● EXERCISE: Skipping any pictures, give all of the records below again exactly.
Top of MATERIAL FOR THIS EXERCISE
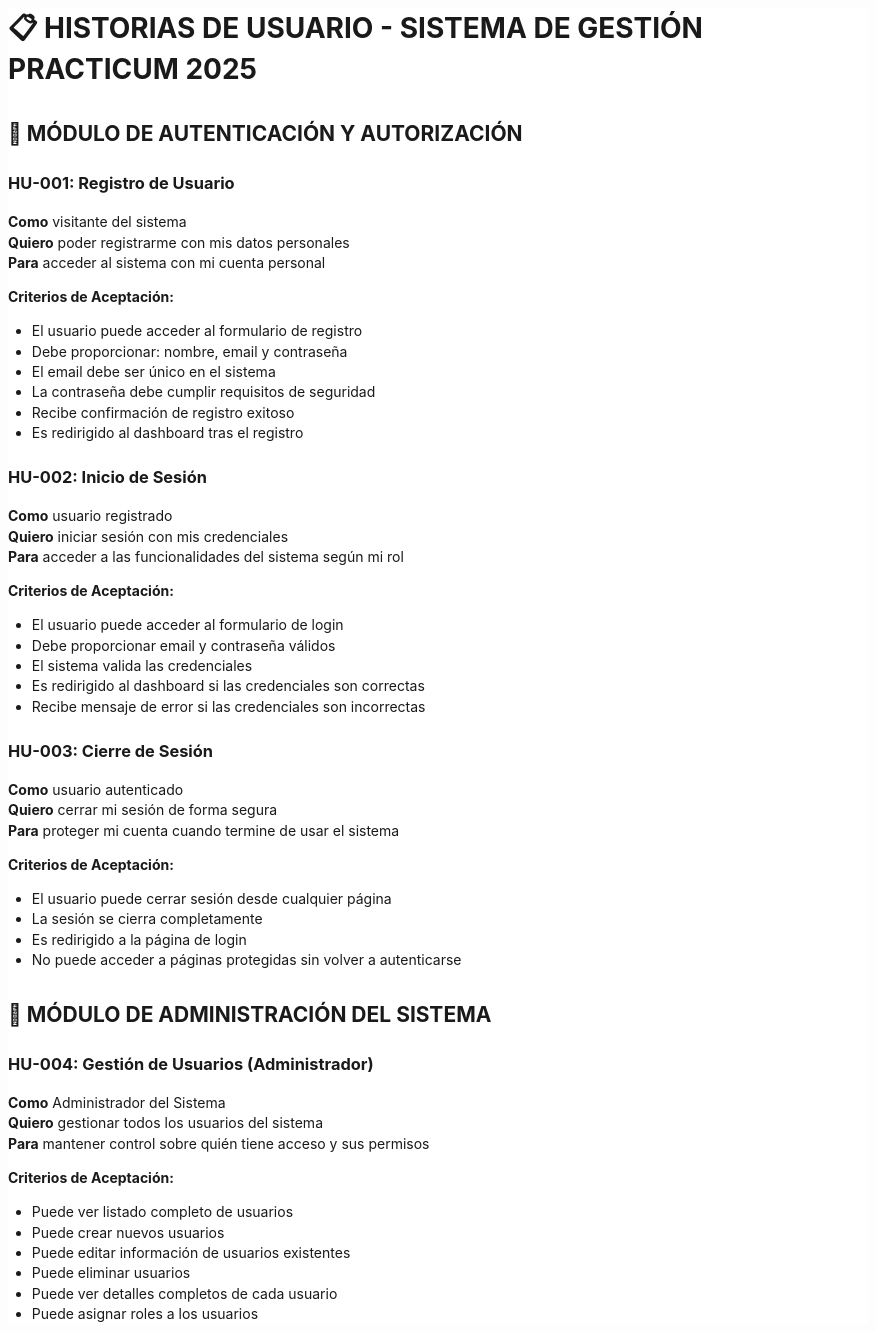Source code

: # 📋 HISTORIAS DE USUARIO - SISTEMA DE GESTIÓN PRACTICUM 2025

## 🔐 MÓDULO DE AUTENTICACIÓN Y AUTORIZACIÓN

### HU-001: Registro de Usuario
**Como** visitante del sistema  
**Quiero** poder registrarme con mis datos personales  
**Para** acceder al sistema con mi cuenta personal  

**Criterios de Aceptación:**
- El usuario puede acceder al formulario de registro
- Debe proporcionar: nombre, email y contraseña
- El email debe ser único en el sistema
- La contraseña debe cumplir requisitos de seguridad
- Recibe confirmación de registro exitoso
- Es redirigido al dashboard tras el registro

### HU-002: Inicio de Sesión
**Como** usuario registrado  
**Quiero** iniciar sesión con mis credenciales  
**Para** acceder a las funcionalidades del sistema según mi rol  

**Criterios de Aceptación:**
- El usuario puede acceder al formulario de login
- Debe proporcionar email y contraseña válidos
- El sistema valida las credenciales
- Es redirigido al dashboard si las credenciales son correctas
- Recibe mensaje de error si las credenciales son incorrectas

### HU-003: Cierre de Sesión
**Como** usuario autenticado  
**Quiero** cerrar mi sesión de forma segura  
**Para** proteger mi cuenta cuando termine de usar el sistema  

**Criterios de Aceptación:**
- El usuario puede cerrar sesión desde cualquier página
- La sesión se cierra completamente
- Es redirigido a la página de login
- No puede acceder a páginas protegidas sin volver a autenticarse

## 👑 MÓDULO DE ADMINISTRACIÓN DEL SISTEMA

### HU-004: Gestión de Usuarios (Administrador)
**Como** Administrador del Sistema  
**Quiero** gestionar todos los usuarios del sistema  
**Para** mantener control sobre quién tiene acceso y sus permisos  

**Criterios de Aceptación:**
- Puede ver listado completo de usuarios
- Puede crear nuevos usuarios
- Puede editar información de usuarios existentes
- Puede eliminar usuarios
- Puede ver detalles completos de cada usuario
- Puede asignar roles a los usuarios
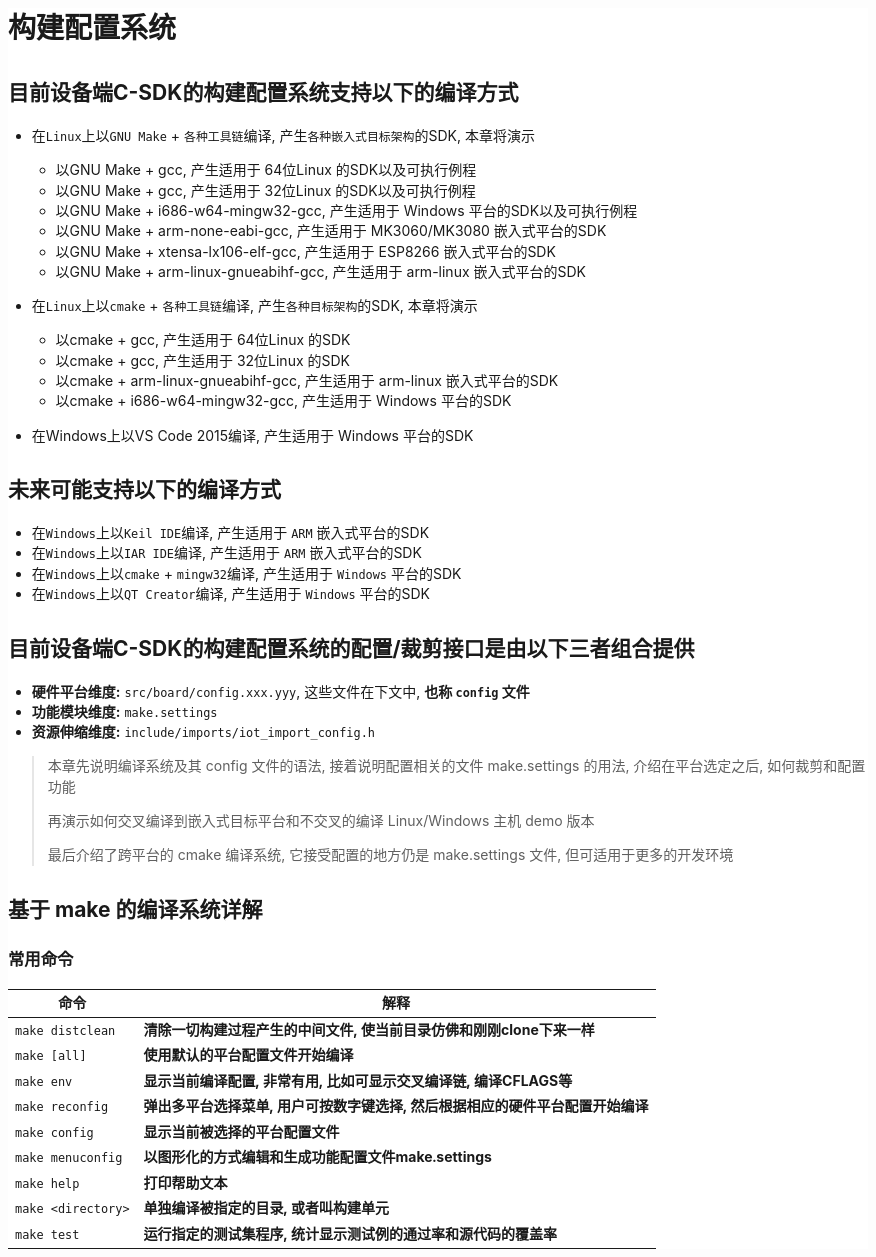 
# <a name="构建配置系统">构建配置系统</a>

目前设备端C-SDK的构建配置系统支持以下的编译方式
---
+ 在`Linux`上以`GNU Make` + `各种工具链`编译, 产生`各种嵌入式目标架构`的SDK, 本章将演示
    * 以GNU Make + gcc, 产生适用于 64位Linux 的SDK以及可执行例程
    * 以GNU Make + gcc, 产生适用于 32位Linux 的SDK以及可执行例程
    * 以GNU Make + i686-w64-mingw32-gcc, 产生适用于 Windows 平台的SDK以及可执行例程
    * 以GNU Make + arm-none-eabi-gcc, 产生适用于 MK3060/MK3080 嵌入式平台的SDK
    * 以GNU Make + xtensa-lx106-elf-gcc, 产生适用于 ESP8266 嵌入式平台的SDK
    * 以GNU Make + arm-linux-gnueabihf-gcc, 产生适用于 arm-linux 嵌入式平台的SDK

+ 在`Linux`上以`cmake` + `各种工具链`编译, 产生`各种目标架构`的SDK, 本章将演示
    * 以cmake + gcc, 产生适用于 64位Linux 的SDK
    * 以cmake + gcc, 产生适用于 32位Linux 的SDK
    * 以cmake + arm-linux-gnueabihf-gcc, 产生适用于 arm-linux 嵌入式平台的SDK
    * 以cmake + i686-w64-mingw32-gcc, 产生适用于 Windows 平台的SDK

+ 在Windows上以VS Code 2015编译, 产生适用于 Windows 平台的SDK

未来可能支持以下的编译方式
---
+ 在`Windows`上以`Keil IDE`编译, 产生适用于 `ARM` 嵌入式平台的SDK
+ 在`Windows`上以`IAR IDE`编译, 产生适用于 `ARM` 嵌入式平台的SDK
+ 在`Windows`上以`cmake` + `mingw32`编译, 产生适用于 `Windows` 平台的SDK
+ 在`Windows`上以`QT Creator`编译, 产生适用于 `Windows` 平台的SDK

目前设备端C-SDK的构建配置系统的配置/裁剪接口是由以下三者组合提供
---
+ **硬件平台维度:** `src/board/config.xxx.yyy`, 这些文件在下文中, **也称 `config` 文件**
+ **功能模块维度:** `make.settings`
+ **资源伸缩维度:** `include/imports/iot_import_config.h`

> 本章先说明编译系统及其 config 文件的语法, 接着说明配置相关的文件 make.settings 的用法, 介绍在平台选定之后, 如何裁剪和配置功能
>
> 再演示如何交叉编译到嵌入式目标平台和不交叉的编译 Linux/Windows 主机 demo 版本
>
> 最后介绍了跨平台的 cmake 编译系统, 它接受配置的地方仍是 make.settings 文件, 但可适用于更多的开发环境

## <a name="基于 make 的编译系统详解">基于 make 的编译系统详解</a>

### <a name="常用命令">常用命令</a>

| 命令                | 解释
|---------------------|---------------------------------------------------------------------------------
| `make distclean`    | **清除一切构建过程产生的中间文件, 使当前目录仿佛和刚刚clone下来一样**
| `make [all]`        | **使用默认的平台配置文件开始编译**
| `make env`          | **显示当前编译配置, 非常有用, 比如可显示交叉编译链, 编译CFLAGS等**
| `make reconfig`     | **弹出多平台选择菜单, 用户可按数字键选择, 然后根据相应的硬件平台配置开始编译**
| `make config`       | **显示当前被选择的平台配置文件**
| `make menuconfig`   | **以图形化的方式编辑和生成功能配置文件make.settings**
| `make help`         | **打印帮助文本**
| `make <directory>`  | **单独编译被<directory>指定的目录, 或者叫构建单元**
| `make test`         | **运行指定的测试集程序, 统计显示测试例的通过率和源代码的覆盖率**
Bottom of MATERIAL FOR THIS EXERCISE
● PROBLEM SOLUTION:
Source code

: # 📋 HISTORIAS DE USUARIO - SISTEMA DE GESTIÓN PRACTICUM 2025

## 🔐 MÓDULO DE AUTENTICACIÓN Y AUTORIZACIÓN

### HU-001: Registro de Usuario
**Como** visitante del sistema  
**Quiero** poder registrarme con mis datos personales  
**Para** acceder al sistema con mi cuenta personal  

**Criterios de Aceptación:**
- El usuario puede acceder al formulario de registro
- Debe proporcionar: nombre, email y contraseña
- El email debe ser único en el sistema
- La contraseña debe cumplir requisitos de seguridad
- Recibe confirmación de registro exitoso
- Es redirigido al dashboard tras el registro

### HU-002: Inicio de Sesión
**Como** usuario registrado  
**Quiero** iniciar sesión con mis credenciales  
**Para** acceder a las funcionalidades del sistema según mi rol  

**Criterios de Aceptación:**
- El usuario puede acceder al formulario de login
- Debe proporcionar email y contraseña válidos
- El sistema valida las credenciales
- Es redirigido al dashboard si las credenciales son correctas
- Recibe mensaje de error si las credenciales son incorrectas

### HU-003: Cierre de Sesión
**Como** usuario autenticado  
**Quiero** cerrar mi sesión de forma segura  
**Para** proteger mi cuenta cuando termine de usar el sistema  

**Criterios de Aceptación:**
- El usuario puede cerrar sesión desde cualquier página
- La sesión se cierra completamente
- Es redirigido a la página de login
- No puede acceder a páginas protegidas sin volver a autenticarse

## 👑 MÓDULO DE ADMINISTRACIÓN DEL SISTEMA

### HU-004: Gestión de Usuarios (Administrador)
**Como** Administrador del Sistema  
**Quiero** gestionar todos los usuarios del sistema  
**Para** mantener control sobre quién tiene acceso y sus permisos  

**Criterios de Aceptación:**
- Puede ver listado completo de usuarios
- Puede crear nuevos usuarios
- Puede editar información de usuarios existentes
- Puede eliminar usuarios
- Puede ver detalles completos de cada usuario
- Puede asignar roles a los usuarios
# <a name="构建配置系统">构建配置系统</a>

目前设备端C-SDK的构建配置系统支持以下的编译方式
---
+ 在`Linux`上以`GNU Make` + `各种工具链`编译, 产生`各种嵌入式目标架构`的SDK, 本章将演示
    * 以GNU Make + gcc, 产生适用于 64位Linux 的SDK以及可执行例程
    * 以GNU Make + gcc, 产生适用于 32位Linux 的SDK以及可执行例程
    * 以GNU Make + i686-w64-mingw32-gcc, 产生适用于 Windows 平台的SDK以及可执行例程
    * 以GNU Make + arm-none-eabi-gcc, 产生适用于 MK3060/MK3080 嵌入式平台的SDK
    * 以GNU Make + xtensa-lx106-elf-gcc, 产生适用于 ESP8266 嵌入式平台的SDK
    * 以GNU Make + arm-linux-gnueabihf-gcc, 产生适用于 arm-linux 嵌入式平台的SDK

+ 在`Linux`上以`cmake` + `各种工具链`编译, 产生`各种目标架构`的SDK, 本章将演示
    * 以cmake + gcc, 产生适用于 64位Linux 的SDK
    * 以cmake + gcc, 产生适用于 32位Linux 的SDK
    * 以cmake + arm-linux-gnueabihf-gcc, 产生适用于 arm-linux 嵌入式平台的SDK
    * 以cmake + i686-w64-mingw32-gcc, 产生适用于 Windows 平台的SDK

+ 在Windows上以VS Code 2015编译, 产生适用于 Windows 平台的SDK

未来可能支持以下的编译方式
---
+ 在`Windows`上以`Keil IDE`编译, 产生适用于 `ARM` 嵌入式平台的SDK
+ 在`Windows`上以`IAR IDE`编译, 产生适用于 `ARM` 嵌入式平台的SDK
+ 在`Windows`上以`cmake` + `mingw32`编译, 产生适用于 `Windows` 平台的SDK
+ 在`Windows`上以`QT Creator`编译, 产生适用于 `Windows` 平台的SDK

目前设备端C-SDK的构建配置系统的配置/裁剪接口是由以下三者组合提供
---
+ **硬件平台维度:** `src/board/config.xxx.yyy`, 这些文件在下文中, **也称 `config` 文件**
+ **功能模块维度:** `make.settings`
+ **资源伸缩维度:** `include/imports/iot_import_config.h`

> 本章先说明编译系统及其 config 文件的语法, 接着说明配置相关的文件 make.settings 的用法, 介绍在平台选定之后, 如何裁剪和配置功能
>
> 再演示如何交叉编译到嵌入式目标平台和不交叉的编译 Linux/Windows 主机 demo 版本
>
> 最后介绍了跨平台的 cmake 编译系统, 它接受配置的地方仍是 make.settings 文件, 但可适用于更多的开发环境

## <a name="基于 make 的编译系统详解">基于 make 的编译系统详解</a>

### <a name="常用命令">常用命令</a>

| 命令                | 解释
|---------------------|---------------------------------------------------------------------------------
| `make distclean`    | **清除一切构建过程产生的中间文件, 使当前目录仿佛和刚刚clone下来一样**
| `make [all]`        | **使用默认的平台配置文件开始编译**
| `make env`          | **显示当前编译配置, 非常有用, 比如可显示交叉编译链, 编译CFLAGS等**
| `make reconfig`     | **弹出多平台选择菜单, 用户可按数字键选择, 然后根据相应的硬件平台配置开始编译**
| `make config`       | **显示当前被选择的平台配置文件**
| `make menuconfig`   | **以图形化的方式编辑和生成功能配置文件make.settings**
| `make help`         | **打印帮助文本**
| `make <directory>`  | **单独编译被<directory>指定的目录, 或者叫构建单元**
| `make test`         | **运行指定的测试集程序, 统计显示测试例的通过率和源代码的覆盖率**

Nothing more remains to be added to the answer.